Although the data below contains pictures, please reproduce only its words, exactly.
=== Begin Enclosure ===
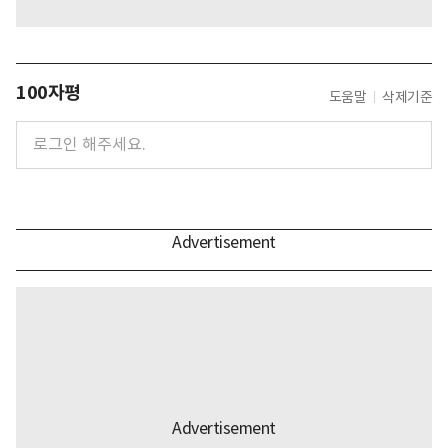
100자평
도움말
삭제기준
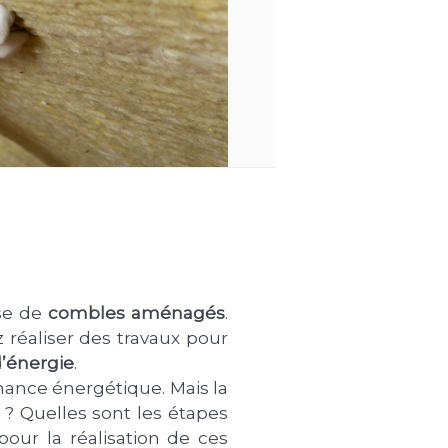
ose de
combles aménagés
.
réaliser des travaux pour
’énergie
.
ance énergétique. Mais la
? Quelles sont les étapes
our la réalisation de ces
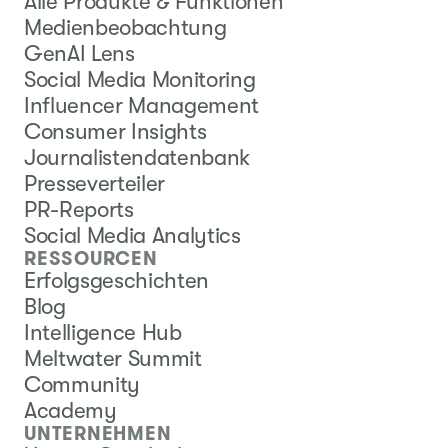
Alle Produkte & Funktionen
Medienbeobachtung
GenAI Lens
Social Media Monitoring
Influencer Management
Consumer Insights
Journalistendatenbank
Presseverteiler
PR-Reports
Social Media Analytics
RESSOURCEN
Erfolgsgeschichten
Blog
Intelligence Hub
Meltwater Summit
Community
Academy
UNTERNEHMEN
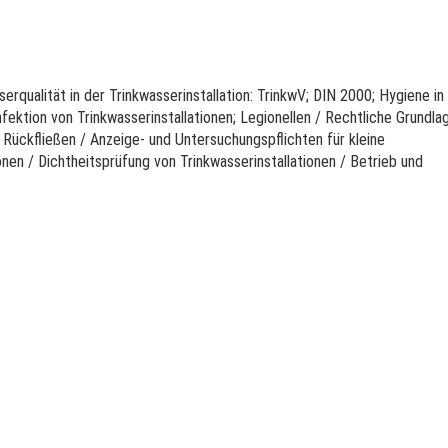
rqualität in der Trinkwasserinstallation: TrinkwV; DIN 2000; Hygiene in
fektion von Trinkwasserinstallationen; Legionellen / Rechtliche Grundla
ückfließen / Anzeige- und Untersuchungspflichten für kleine
nen / Dichtheitsprüfung von Trinkwasserinstallationen / Betrieb und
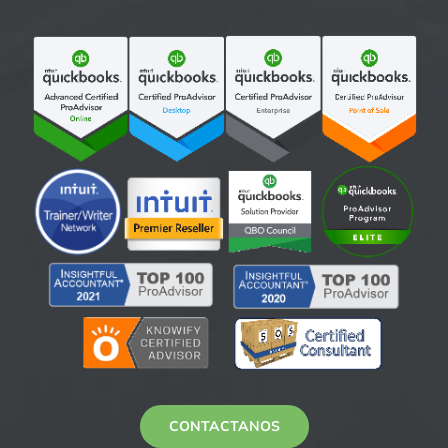
CONTACTANOS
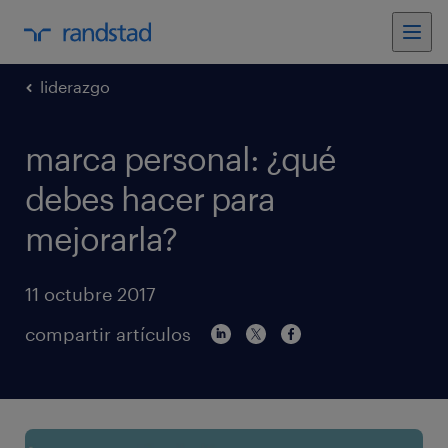
liderazgo
marca personal: ¿qué
debes hacer para
mejorarla?
11 octubre 2017
compartir artículos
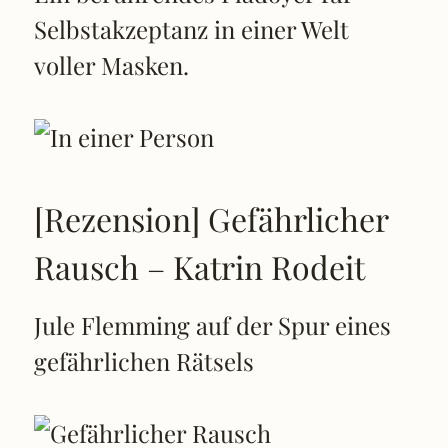
Selbstakzeptanz in einer Welt
voller Masken.
[Rezension] Gefährlicher
Rausch – Katrin Rodeit
Jule Flemming auf der Spur eines
gefährlichen Rätsels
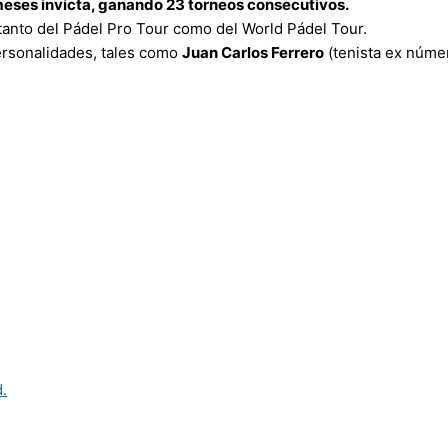
meses invicta, ganando 23 torneos consecutivos.
tanto del Pádel Pro Tour como del World Pádel Tour.
ersonalidades, tales como
Juan Carlos Ferrero
(tenista ex núme
.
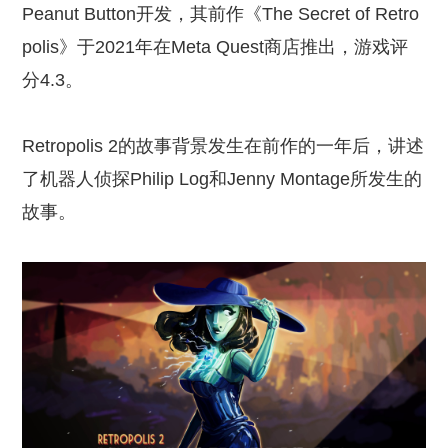
Peanut Button开发，其前作《The Secret of Retro
polis》于2021年在Meta Quest商店推出，游戏评
分4.3。
Retropolis 2的故事背景发生在前作的一年后，讲述
了机器人侦探Philip Log和Jenny Montage所发生的
故事。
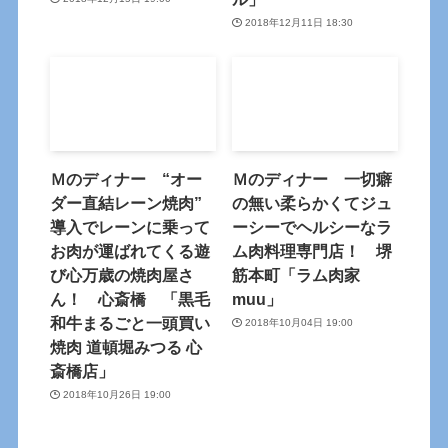
2018年12月11日 18:30
Ｍのディナー “オー
Ｍのディナー 一切癖
ダー直結レーン焼肉”
の無い柔らかくてジュ
導入でレーンに乗って
ーシーでヘルシーなラ
お肉が運ばれてくる遊
ム肉料理専門店！ 堺
び心万歳の焼肉屋さ
筋本町「ラム肉家
ん！ 心斎橋 「黒毛
muu」
和牛まるごと一頭買い
2018年10月04日 19:00
焼肉 道頓堀みつる 心
斎橋店」
2018年10月26日 19:00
=== End Enclosure ===
• [SOLUTION]
100자평
도움말
삭제기준
ose de
combles aménagés
.
réaliser des travaux pour
’énergie
.
ance énergétique. Mais la
? Quelles sont les étapes
our la réalisation de ces
Alle Produkte & Funktionen
Medienbeobachtung
GenAI Lens
Social Media Monitoring
Influencer Management
Consumer Insights
Journalistendatenbank
Presseverteiler
PR-Reports
Social Media Analytics
RESSOURCEN
Erfolgsgeschichten
Blog
Intelligence Hub
Meltwater Summit
Community
Academy
UNTERNEHMEN
rqualität in der Trinkwasserinstallation: TrinkwV; DIN 2000; Hygiene in
fektion von Trinkwasserinstallationen; Legionellen / Rechtliche Grundla
ückfließen / Anzeige- und Untersuchungspflichten für kleine
nen / Dichtheitsprüfung von Trinkwasserinstallationen / Betrieb und
CONTACTANOS
liderazgo
marca personal: ¿qué
debes hacer para
mejorarla?
11 octubre 2017
compartir artículos
Selbstakzeptanz in einer Welt
voller Masken.
[Rezension] Gefährlicher
Rausch – Katrin Rodeit
Jule Flemming auf der Spur eines
gefährlichen Rätsels
meses invicta, ganando 23 torneos consecutivos.
tanto del Pádel Pro Tour como del World Pádel Tour.
ersonalidades, tales como
Juan Carlos Ferrero
(tenista ex núme
.
Peanut Button开发，其前作《The Secret of Retro
polis》于2021年在Meta Quest商店推出，游戏评
分4.3。
Retropolis 2的故事背景发生在前作的一年后，讲述
了机器人侦探Philip Log和Jenny Montage所发生的
故事。
2018年12月11日 18:30
Ｍのディナー “オー
Ｍのディナー 一切癖
ダー直結レーン焼肉”
の無い柔らかくてジュ
導入でレーンに乗って
ーシーでヘルシーなラ
お肉が運ばれてくる遊
ム肉料理専門店！ 堺
び心万歳の焼肉屋さ
筋本町「ラム肉家
ん！ 心斎橋 「黒毛
muu」
和牛まるごと一頭買い
2018年10月04日 19:00
焼肉 道頓堀みつる 心
斎橋店」
2018年10月26日 19:00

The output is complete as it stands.